À côté de moi, Enzo s’assoit sous le regard complaisant des deux proviseurs, et ça a le don de m’énerver encore plus. Encore une fois, il joue le rôle de l’élève modèle tandis que je passe pour un bouffon.

- Bien, alors, les modalités seront les suivantes : vous devrez constituer des groupes d’élèves de Zola et de Saint-Thomas, de filières mélangées ou non, nous vous laissons le choix.
Trop gentil.
- En quoi cela consistera-t-il ? Demande Enzo.
La proviseure sourit, comme si cette intervention divine était nécessaire pour qu’elle puisse poursuivre.
- Il s’agira d’un projet interdisciplinaire sur les grands enjeux du monde contemporain avec un objectif de conférence à courte échéance.

Gros blanc.
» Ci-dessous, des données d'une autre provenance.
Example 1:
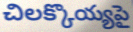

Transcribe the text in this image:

చిలక్కొయ్యపై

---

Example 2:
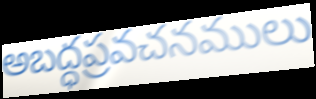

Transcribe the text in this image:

అబద్ధప్రవచనములు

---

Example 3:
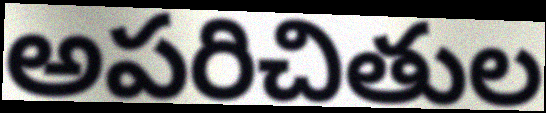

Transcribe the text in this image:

అపరిచితుల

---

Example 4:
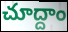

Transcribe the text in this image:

చూద్దాం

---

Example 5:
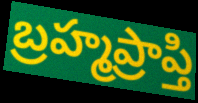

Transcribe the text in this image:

బ్రహ్మప్రాప్తి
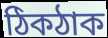
ঠিকঠাক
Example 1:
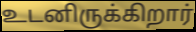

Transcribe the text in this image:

உடனிருக்கிறார்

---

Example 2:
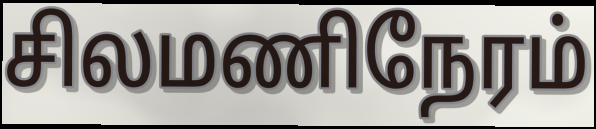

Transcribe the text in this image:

சிலமணிநேரம்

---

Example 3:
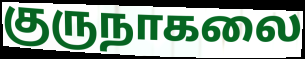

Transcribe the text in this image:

குருநாகலை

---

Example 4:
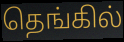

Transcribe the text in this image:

தெங்கில்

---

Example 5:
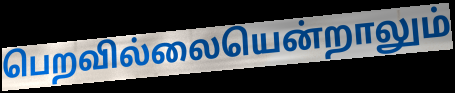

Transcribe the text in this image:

பெறவில்லையென்றாலும்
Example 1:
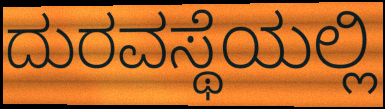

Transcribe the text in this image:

ದುರವಸ್ಥೆಯಲ್ಲಿ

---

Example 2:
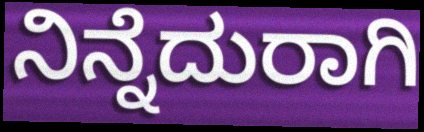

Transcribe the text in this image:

ನಿನ್ನೆದುರಾಗಿ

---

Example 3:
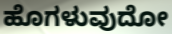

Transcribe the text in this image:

ಹೊಗಳುವುದೋ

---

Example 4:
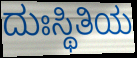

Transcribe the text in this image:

ದುಃಸ್ಥಿತಿಯ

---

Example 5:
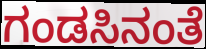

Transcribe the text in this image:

ಗಂಡಸಿನಂತೆ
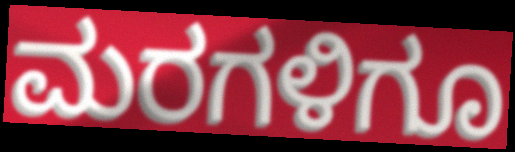
ಮರಗಳಿಗೂ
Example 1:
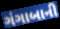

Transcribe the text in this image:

ગંગાબાની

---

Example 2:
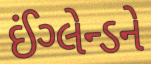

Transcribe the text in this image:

ઈંગ્લેન્ડને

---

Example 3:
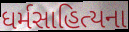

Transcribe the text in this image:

ધર્મસાહિત્યના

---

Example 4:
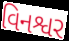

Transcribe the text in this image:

વિનશ્વર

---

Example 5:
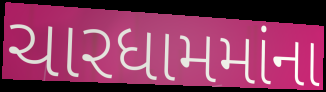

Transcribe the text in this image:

ચારધામમાંના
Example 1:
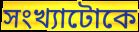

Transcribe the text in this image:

সংখ্যাটোকে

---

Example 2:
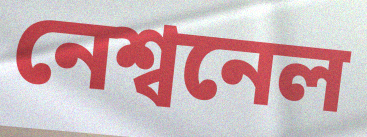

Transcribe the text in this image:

নেশ্বনেল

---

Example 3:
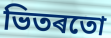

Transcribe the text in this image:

Je regarde Enzo, qui semble tout aussi paumé que moi.
- J’ai pas compris.
Elle lève les yeux au ciel devant mon apparente imbécillité.
- En gros, vous devrez faire une restitution orale avant les vacances de Noël sur un sujet faisant appel à plusieurs discipline, parmi des sujets que vos professeurs vous proposeront.
- Comme un TPE ?
Elle semblait si fière de son projet, comme s’il s’agissait d’une idée révolutionnaire, que ma remarque lui coupe le souffle – littéralement, elle me regarde avec désespoir comme si je venait d’anéantir ses espoirs de poste au ministère de l’éducation nationale. Elle hésite quelques instants mais Legrand répond à sa place :
- Oui, c’est ça.
Là, elle le fusille du regard puis ses yeux se perdent dans le vague. En me concentrant bien, je peux presque voir qu’elle range mentalement la tenue qu’elle avait prévue pour l’Élysée.
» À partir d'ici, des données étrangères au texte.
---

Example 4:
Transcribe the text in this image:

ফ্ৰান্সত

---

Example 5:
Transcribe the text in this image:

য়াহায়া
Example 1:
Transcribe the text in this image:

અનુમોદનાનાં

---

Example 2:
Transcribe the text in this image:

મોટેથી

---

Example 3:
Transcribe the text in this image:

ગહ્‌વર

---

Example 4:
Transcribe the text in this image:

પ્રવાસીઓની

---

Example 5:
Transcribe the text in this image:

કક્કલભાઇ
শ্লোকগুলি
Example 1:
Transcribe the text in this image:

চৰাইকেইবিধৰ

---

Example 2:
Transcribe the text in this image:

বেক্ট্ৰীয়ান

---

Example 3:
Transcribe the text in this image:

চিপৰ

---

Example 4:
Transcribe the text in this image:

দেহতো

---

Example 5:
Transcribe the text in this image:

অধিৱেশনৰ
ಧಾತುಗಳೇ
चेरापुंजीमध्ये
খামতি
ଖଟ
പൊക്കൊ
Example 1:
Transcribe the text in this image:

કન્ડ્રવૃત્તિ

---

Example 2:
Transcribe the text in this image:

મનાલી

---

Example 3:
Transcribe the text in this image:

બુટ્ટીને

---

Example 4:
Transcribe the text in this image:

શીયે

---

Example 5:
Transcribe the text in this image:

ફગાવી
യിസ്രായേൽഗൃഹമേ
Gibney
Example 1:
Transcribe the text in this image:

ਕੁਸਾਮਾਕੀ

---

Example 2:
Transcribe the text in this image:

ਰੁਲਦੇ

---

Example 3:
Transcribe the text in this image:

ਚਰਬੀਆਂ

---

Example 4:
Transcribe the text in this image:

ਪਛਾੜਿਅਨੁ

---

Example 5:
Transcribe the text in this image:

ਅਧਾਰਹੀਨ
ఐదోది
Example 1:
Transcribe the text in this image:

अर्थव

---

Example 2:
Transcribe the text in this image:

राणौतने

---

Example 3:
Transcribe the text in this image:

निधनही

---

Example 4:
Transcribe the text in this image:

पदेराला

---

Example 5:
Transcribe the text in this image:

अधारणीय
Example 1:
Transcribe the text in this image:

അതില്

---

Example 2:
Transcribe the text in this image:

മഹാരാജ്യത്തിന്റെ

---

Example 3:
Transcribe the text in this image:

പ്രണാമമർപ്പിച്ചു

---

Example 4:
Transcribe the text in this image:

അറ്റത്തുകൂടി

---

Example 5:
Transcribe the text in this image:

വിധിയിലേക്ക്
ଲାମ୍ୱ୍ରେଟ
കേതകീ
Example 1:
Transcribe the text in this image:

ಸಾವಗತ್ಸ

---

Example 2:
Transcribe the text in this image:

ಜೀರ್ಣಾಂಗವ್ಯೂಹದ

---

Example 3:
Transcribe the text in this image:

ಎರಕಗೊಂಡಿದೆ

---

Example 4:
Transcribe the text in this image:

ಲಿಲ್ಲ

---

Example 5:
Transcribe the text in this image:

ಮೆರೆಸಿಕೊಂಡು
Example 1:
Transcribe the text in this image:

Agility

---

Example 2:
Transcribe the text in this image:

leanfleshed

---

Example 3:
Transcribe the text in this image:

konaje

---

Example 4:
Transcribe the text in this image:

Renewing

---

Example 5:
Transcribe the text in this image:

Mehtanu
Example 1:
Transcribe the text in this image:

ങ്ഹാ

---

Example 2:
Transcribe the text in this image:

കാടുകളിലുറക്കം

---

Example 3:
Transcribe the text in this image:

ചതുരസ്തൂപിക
- Nous attendons bien sûr le plus grand sérieux de votre part à tous et votre implication entière dans ce projet.
- Mais, dit Enzo, sauf votre respect, cela ne risque-t-il pas de nous demander beaucoup de temps, que nous ferions mieux de consacrer à notre apprentissage en vue du bac ?
Je hoche la tête. Le coup du bac, c’est parfait pour refuser ce projet tout en ne passant pas pour des glandeurs. Mais le proviseur contre cet argument :
- Cela ne semblait pas beaucoup déranger vos camarades tout à l’heure quand il s’agissait de manquer une semaine de cours.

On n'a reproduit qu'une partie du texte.